Governor of the Central Bank of Jordan
- In office 2012–2022
- Preceded by: Mohammed Said Shahin
- Succeeded by: Adel Al-Sharkas
- In office 1996–2000
- Preceded by: Mohammed Said Nabulsi
- Succeeded by: Umayya Toukan

Personal details
- Born: 1943 (age 82–83)
- Alma mater: Keele University University of Baghdad
- Occupation: Economist

= Ziad Fariz =

Jordanian politician

Ziad Fariz (born 1943) is a Jordanian banker, politician and economist and former Governor of the Central Bank of Jordan.

He was born in 1943 in As-Salt. He has a PhD in Economics from Keele University in the United Kingdom, and a BA from the University of Baghdad.
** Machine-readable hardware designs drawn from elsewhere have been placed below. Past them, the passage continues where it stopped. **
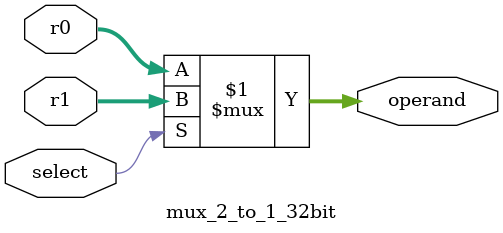
<source format=v>
`timescale 1ns / 1ps


module mux_2_to_1_32bit(
    input [31:0] r0,
    input [31:0] r1,
    input select,
    output [31:0] operand
    );
    
     assign operand = select ? r1 : r0;
     
endmodule

</source>
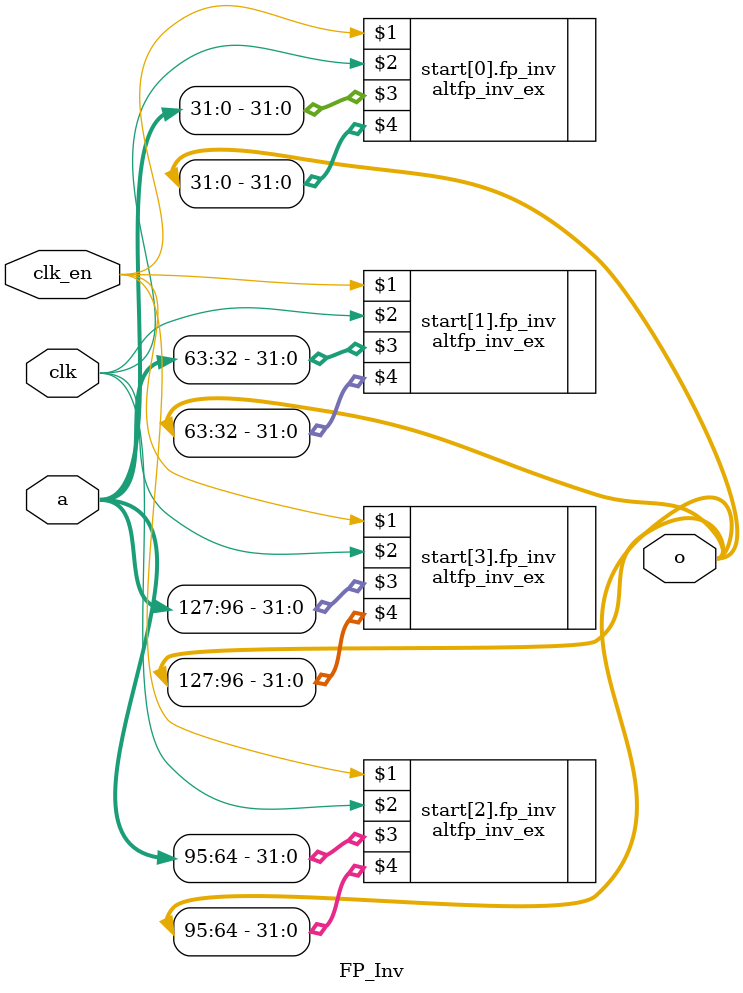
<source format=v>
module FP_Inv(
	clk_en,
	clk,
	a,
	o);

	parameter N = 32;
	parameter L = 4;

	input clk_en;
	input clk;

	input [N*L-1:0] a;

	output [N*L-1:0] o;
	
	genvar i;
	generate 
		for(i = 0; i < L; i = i + 1) begin : start
			altfp_inv_ex fp_inv(clk_en, clk, a[(i+1)*N-1: i*N], o[(i+1)*N-1: i*N]);
		end
	endgenerate

endmodule
</source>
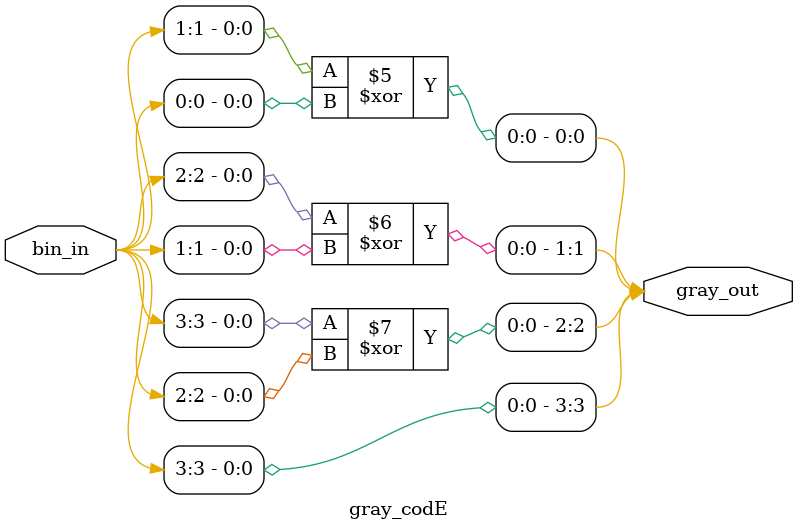
<source format=sv>
`timescale 1ns / 1ps

module gray_codE
  #(
     parameter N = 4
   )

   (
     input logic [N - 1:0] bin_in = '0,
     output logic [N - 1:0] gray_out = '0
   );



  always_comb
  begin
    gray_out[N-1] = bin_in[N-1];
    for(int i = 0; i < N-1; i++)
    begin
      gray_out[i] = bin_in[i + 1] ^ bin_in[i];
      /*
          gray_out[3] = bin_in[3];
          gray_out[2] = bin_in[3] ^bin_in[2];
          gray_out[1] = bin_in[2] ^bin_in[1];
          gray_out[0] = bin_in[1] ^bin_in[0];
      */
    end
  end
endmodule

</source>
Fariz joined the Central Bank in 1966, and after completing his PhD in 1978, he returned to the Central Bank as an Economic Advisor. He later served as Director of both the Research Department and the Investment and Foreign Operations Department. In 1984, he was appointed Secretary General of the Ministry of Planning and International Cooperation, a position he held until April 1989, when he was promoted to Minister until December 1989. He subsequently served as Minister of Trade from June 1989 to September 1991, and Minister of Planning and International Cooperation from September 1991 to September 1994. He co-founded Capital Bank in 1995, where he also became chairman of the board.

In 1996, Fariz became the Governor of the Central Bank of Jordan, a position he held until 2001. He then served as CEO of Bank ABC from September 2005 to October 2007. From November 2005 to September 2007, he was Deputy Prime Minister of Jordan and Minister of Finance from 2006 to 2007. He was the chairman of the Board of Directors of Capital Bank, where he worked until February 2009. After this, he went to First Investment Group, as Chairman of the Board.

On 10 January 2012, he was reappointed as Governor of the Central Bank of Jordan. He served in that role until 2022.